The oil and gas industry received a much-welcomed present at the end of 2017: stable and declining inventories and moderate growth of international crude benchmarks. With massive cost reductions in 2016 and dramatic portfolio realignment in 2017, the industry is poised for profit growth this year.
However, when pressed, business leaders admit that high-quality investment opportunities are in short supply. In fact, the loss of expertise and investment in existing assets during the crisis was severely limiting their ability to quantify the value of new opportunities or determine strategies that would return new fields to profitable production. Digitalization can mitigate these challenges.
Operators recognize the value of digitalization to their businesses. According to a recent Accenture survey, two-thirds of upstream leaders agree with this, but they find it difficult to describe what digitalization means and how to measure the value or estimate its transformative impact.
One reason is that the predictive power of Big Data seems to be just out of reach for the industry. Industry experts look skeptically at sectors such as manufacturing, professional services, finance and insurance, and IT and then turn back to the well-established E&P best practices that have served them so well for decades.
Emerson proposes three areas of focus where operators can use digitalization strategies to impact their 2018 results.
First is machine learning. Operators need to stop being distracted by “the promise of Big Data” and start implementing technologies available today. Machine learning is being used in areas such as seismic and log interpretation and can help operators extract hidden value from reservoir data through, for example, calculating the probability of different rock type distributions or incorporating prestack or post-stack seismic attributes directly into the workflow.
Second is embedded expertise. With 440,000 people having left the industry between 2015 and 2017, those who remain are being asked to do even more with less.
Experts need software that provides relevant contextual information when it is needed to make the right reservoir decisions. There is a need to unite high-performance measurement technologies with modeling and analytics capabilities that allow operators to quickly sift through the relevant data and understand what impact their actions have on production.
One recent software launch, for example, has addressed this need—a production modeling system for unconventional reservoirs allowing workers at the wellhead to immediately understand the long-term impact of a decision to open or close a valve. Decades of advances in the physics of fluid flow also are available on mobile devices.

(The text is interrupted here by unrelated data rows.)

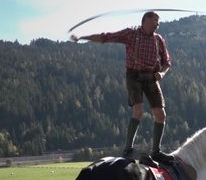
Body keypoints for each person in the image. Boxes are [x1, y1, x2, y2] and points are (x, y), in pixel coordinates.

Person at [71, 11, 173, 162]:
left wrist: (162, 74)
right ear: (146, 20)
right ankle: (128, 149)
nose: (158, 24)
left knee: (161, 115)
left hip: (151, 77)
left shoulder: (159, 40)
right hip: (134, 77)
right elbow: (106, 37)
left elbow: (166, 63)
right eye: (155, 20)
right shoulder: (131, 34)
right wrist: (82, 37)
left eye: (158, 21)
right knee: (138, 112)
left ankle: (156, 151)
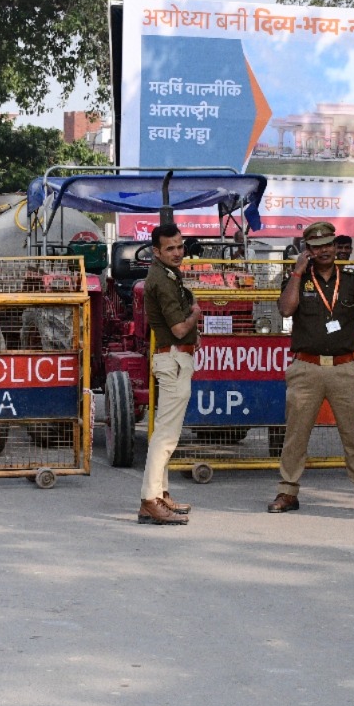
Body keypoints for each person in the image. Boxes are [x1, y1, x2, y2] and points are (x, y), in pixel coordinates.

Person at [268, 221, 354, 515]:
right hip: (306, 367)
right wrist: (298, 270)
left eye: (328, 244)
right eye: (316, 246)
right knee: (296, 435)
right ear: (307, 250)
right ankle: (287, 492)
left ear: (335, 246)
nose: (323, 251)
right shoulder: (297, 279)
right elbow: (286, 309)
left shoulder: (352, 280)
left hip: (343, 367)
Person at [138, 222, 203, 525]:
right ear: (156, 251)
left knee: (165, 434)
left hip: (174, 359)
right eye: (170, 248)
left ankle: (160, 494)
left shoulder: (165, 275)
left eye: (180, 246)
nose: (178, 253)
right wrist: (195, 316)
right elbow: (178, 329)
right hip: (174, 359)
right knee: (166, 436)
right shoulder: (162, 281)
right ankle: (151, 499)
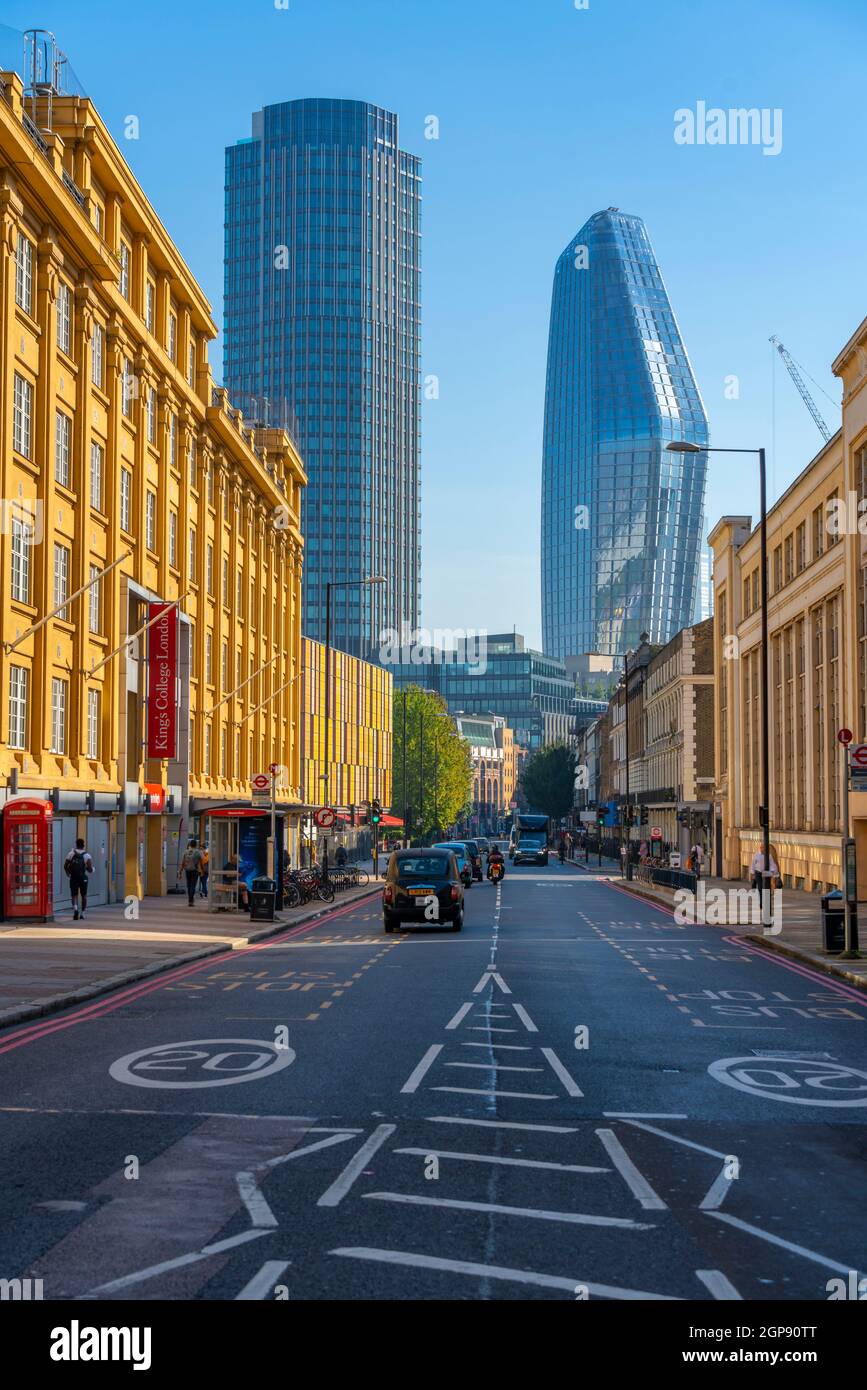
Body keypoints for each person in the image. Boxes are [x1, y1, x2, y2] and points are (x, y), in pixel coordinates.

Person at [64, 838, 94, 920]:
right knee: (84, 895)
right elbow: (90, 869)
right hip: (82, 877)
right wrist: (91, 869)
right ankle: (83, 913)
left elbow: (65, 865)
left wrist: (68, 874)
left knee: (74, 895)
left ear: (76, 844)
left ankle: (76, 909)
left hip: (73, 877)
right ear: (83, 845)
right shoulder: (87, 855)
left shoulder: (71, 854)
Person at [178, 838, 204, 907]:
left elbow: (183, 863)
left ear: (190, 844)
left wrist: (180, 871)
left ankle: (190, 900)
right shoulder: (198, 852)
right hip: (195, 870)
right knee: (193, 885)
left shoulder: (186, 852)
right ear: (196, 845)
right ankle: (191, 900)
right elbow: (201, 862)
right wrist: (202, 870)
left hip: (187, 870)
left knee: (189, 885)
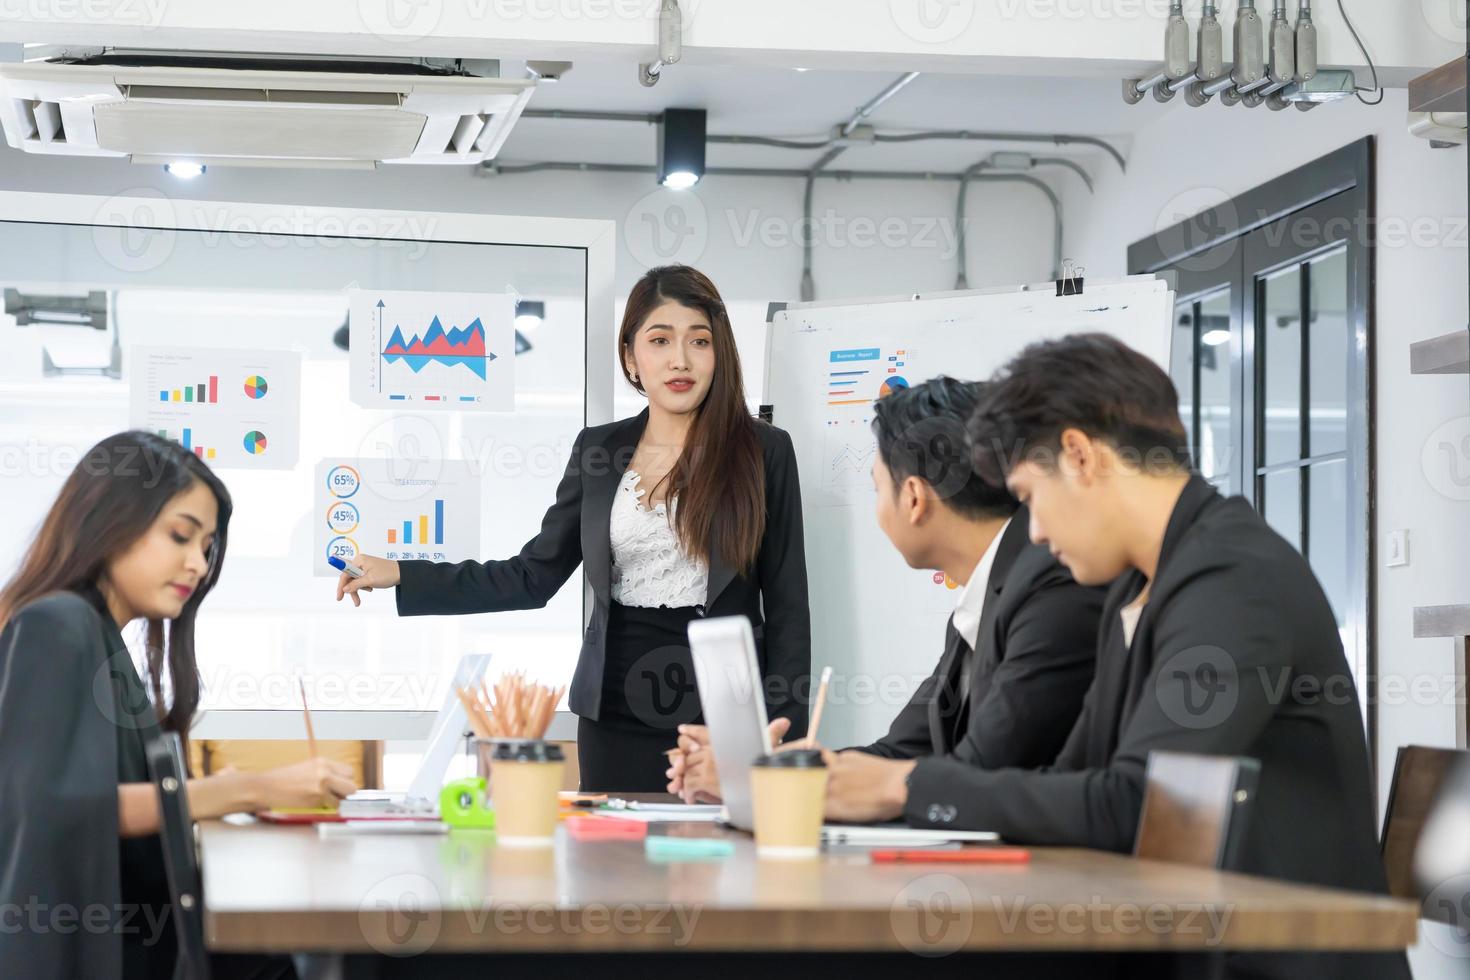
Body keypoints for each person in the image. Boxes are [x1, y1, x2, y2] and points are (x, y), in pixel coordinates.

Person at [904, 333, 1404, 980]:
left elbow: (1136, 804)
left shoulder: (1233, 578)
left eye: (1029, 497)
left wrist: (912, 785)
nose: (1036, 533)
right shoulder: (1139, 587)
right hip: (1190, 938)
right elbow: (1076, 776)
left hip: (1269, 961)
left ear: (1080, 456)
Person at [336, 265, 811, 791]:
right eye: (660, 340)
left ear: (719, 352)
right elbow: (532, 575)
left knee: (719, 865)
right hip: (614, 708)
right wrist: (404, 572)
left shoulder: (764, 451)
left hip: (723, 715)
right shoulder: (599, 450)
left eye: (699, 340)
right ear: (631, 357)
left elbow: (789, 606)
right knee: (612, 862)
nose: (680, 359)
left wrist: (780, 734)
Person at [0, 431, 358, 980]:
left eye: (207, 548)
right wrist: (247, 788)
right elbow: (57, 810)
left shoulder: (99, 637)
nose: (198, 564)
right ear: (107, 521)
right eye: (180, 536)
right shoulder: (58, 626)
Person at [668, 377, 1103, 813]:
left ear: (913, 497)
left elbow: (979, 770)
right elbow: (901, 753)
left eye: (878, 488)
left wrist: (764, 784)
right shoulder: (987, 596)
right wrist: (765, 770)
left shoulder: (1052, 587)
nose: (879, 510)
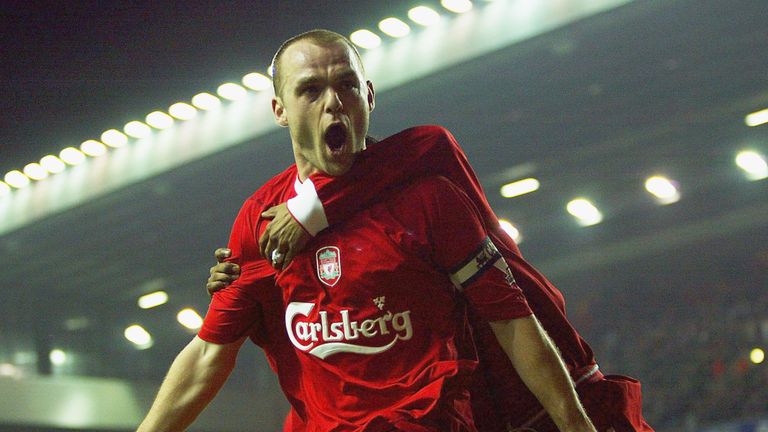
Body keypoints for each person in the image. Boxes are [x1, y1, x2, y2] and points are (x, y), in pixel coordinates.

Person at [138, 29, 597, 432]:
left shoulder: (428, 199)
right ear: (280, 109)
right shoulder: (260, 220)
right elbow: (208, 355)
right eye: (311, 90)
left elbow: (511, 320)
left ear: (369, 96)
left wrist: (576, 424)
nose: (333, 102)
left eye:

Finally, there are forecasting and optimization. The industry is gradually shifting away from deterministic modeling methods in E&P software and toward Bayesian or stochastic approaches, trends expected to accelerate this year.
These strategies give operators the ability to more accurately quantify the risks and upsides to their production by understanding the sensitivity of their forecasts to unknown subsurface parameters. New software does just that by calibrating a range of geologic parameters to a field’s production history, thereby reducing the range of future outcomes. Such technologies can impact all E&P stages by determining the correct operating ranges for processing facilities throughout the lifetime of a field.
The industry is at an inflection point in its digital evolution. If they get it right, operators could be seeing significant investment returns over the next year.